[Thank you Milkweed Books for a gifted copy, out Nov 8 🤍]
Adam Wolfond’s THE WANTING WAY is the second book in Multiverse, a literary series written and curated by the neurodivergent, and I’ve been awaiting its arrival ever since reading the first (Hannah Emerson’s THE KISSING OF KISSING).
“I must follow the thread to the end I ask others to unravel with me,” Wolfond writes, and this is how we begin THE WANTING WAY, with an invitation: we are invited to experience language and body as he experiences it (with a rhythm “long and continuous…forging want of the howling wind”), to start in the middle or the end or to flip back and forth and back again, to taste words, to feel through the world, to unravel new poems from words tangled in a blue thread that weaves through the entire book.
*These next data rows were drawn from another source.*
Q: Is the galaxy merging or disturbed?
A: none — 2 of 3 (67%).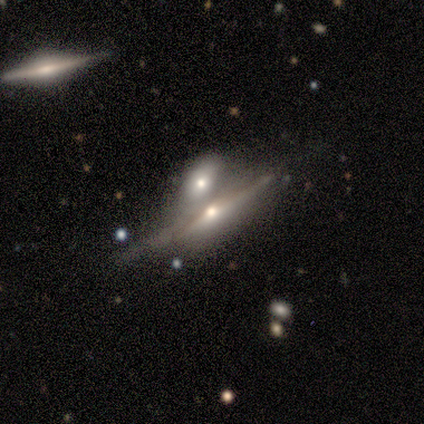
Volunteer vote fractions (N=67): smooth_or_featured: featured or disk (p=0.94) [alt: star or artifact p=0.04]
disk_edge_on: yes (p=0.90) [alt: no p=0.10]
edge_on_bulge: rounded (p=0.91) [alt: boxy p=0.05]
merging: merger (p=0.62) [alt: minor disturbance p=0.17]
Reading these poems, I feel inevitably drawn to Wolfond’s way of touching the world—the wanting way—through taps, tics, stims, sticks (and, here, touching is also a way of requesting how to be touched, it is asking us to ask for consent). Words are tactile; they slip and scatter fluid on the page and portray a body that it feels movement more intensely, that choreographs patterns and motions that neurotypical people often misunderstand. Wolfond is nonspeaking and autistic, and the speaking are, for once, silent as his words move through our brain. Here, his language moves at its own pace, not one set by others. Here, he moves in the way he wants to move or that his body asks to move (”I language the way I move”). Here, “the body is a wanting thing”: demanding, different, and human. It dances its own dance freely and asks us to say yes to it.